--- Given information ---

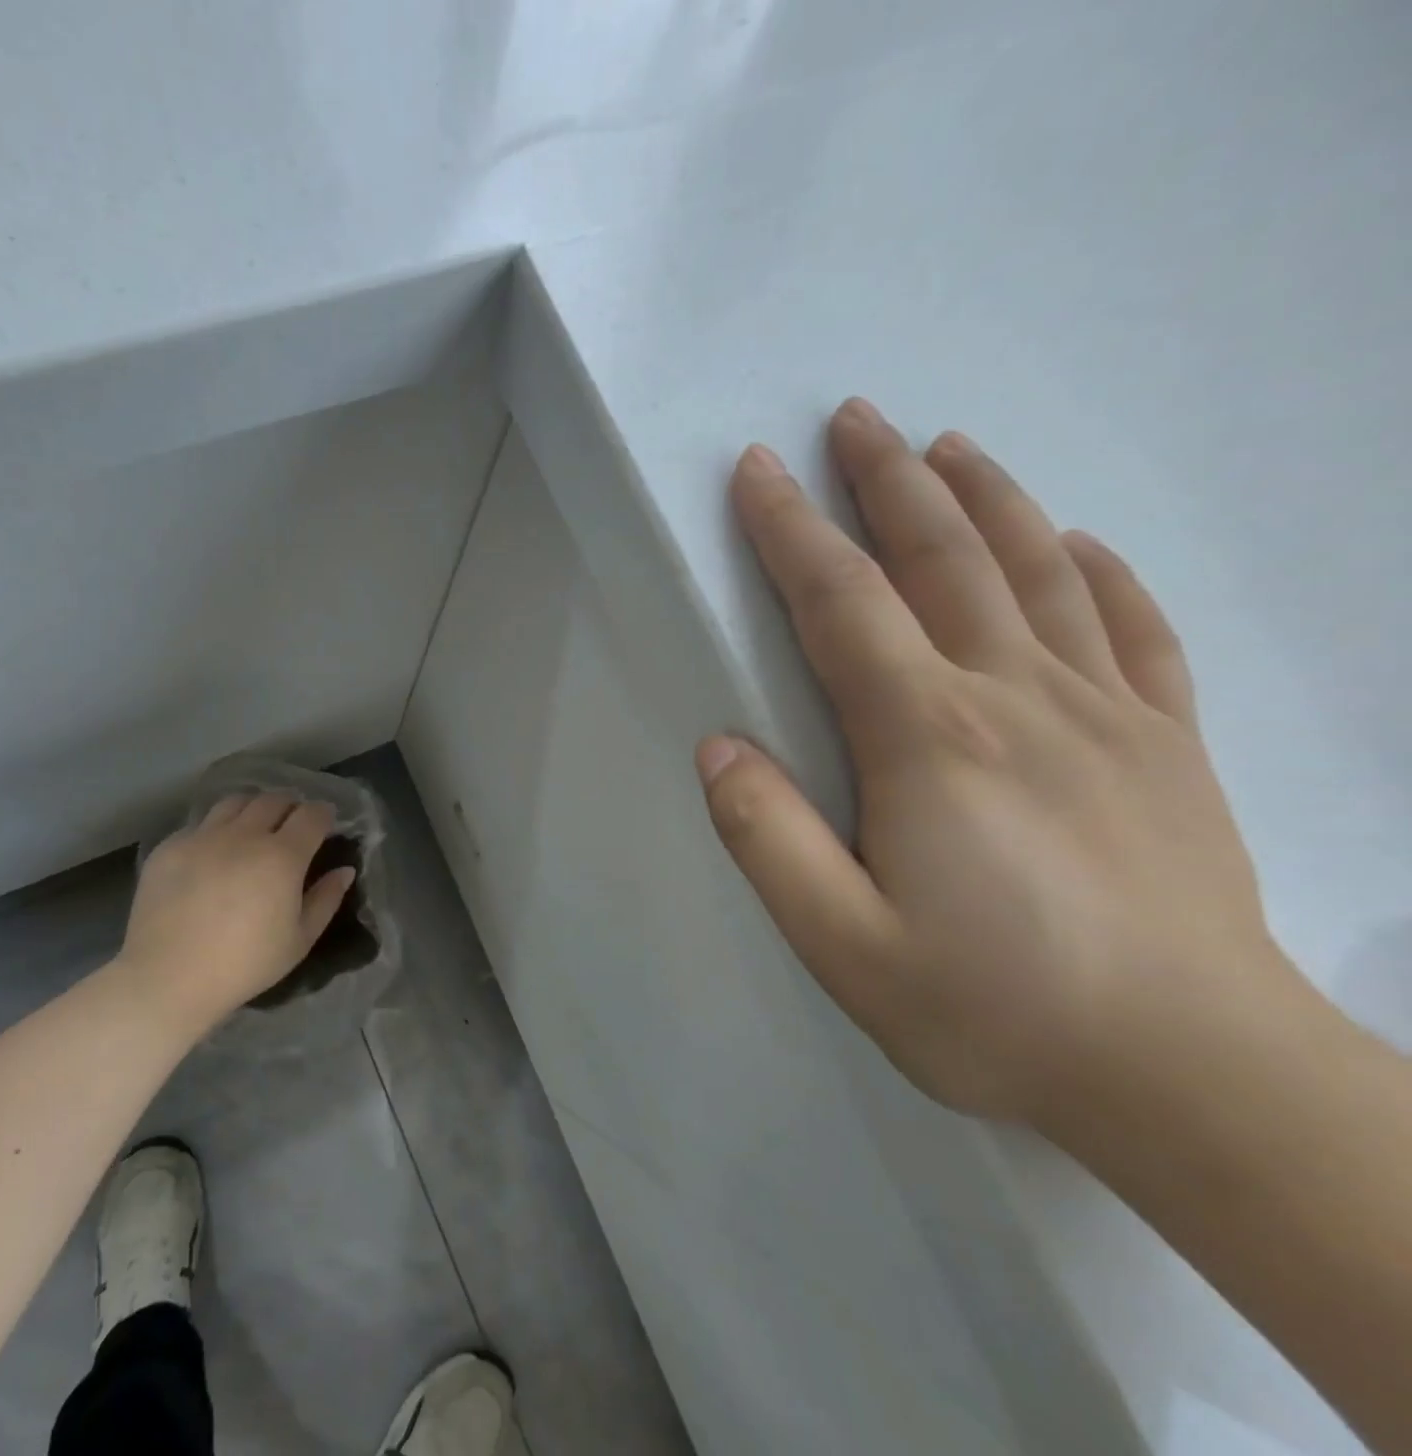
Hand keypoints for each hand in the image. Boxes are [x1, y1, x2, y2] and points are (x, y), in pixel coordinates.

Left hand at [111, 794, 356, 1036]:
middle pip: (274, 799)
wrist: (169, 978)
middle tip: (291, 825)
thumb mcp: (299, 940)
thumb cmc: (245, 964)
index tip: (326, 822)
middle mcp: (244, 835)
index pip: (312, 814)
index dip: (323, 813)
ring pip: (235, 802)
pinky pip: (200, 824)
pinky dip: (215, 829)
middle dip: (289, 806)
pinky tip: (213, 853)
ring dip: (253, 808)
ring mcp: (204, 836)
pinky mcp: (171, 846)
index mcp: (282, 856)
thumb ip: (326, 899)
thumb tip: (344, 870)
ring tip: (253, 827)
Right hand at [697, 399, 1304, 1129]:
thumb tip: (719, 746)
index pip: (842, 603)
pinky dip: (1100, 573)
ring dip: (985, 498)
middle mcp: (1015, 698)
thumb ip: (767, 837)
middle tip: (852, 418)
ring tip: (946, 447)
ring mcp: (1107, 714)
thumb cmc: (995, 1009)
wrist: (1197, 1079)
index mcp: (928, 738)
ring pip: (1039, 571)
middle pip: (943, 559)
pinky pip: (1134, 631)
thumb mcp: (843, 942)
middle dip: (886, 481)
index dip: (791, 530)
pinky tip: (1078, 542)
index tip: (757, 471)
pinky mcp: (1170, 746)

---

◆ **Exercise details**
Your response should be made up of the lines in the data that contain the word "ring".

◆ **Solution**
ring pip: (235, 802)
ring dip: (253, 808)
ring mcp: (204, 836)
ring tip: (253, 827)
ring dip: (985, 498)
ring tip: (946, 447)
ring mcp: (1107, 714)
ring pip: (1039, 571)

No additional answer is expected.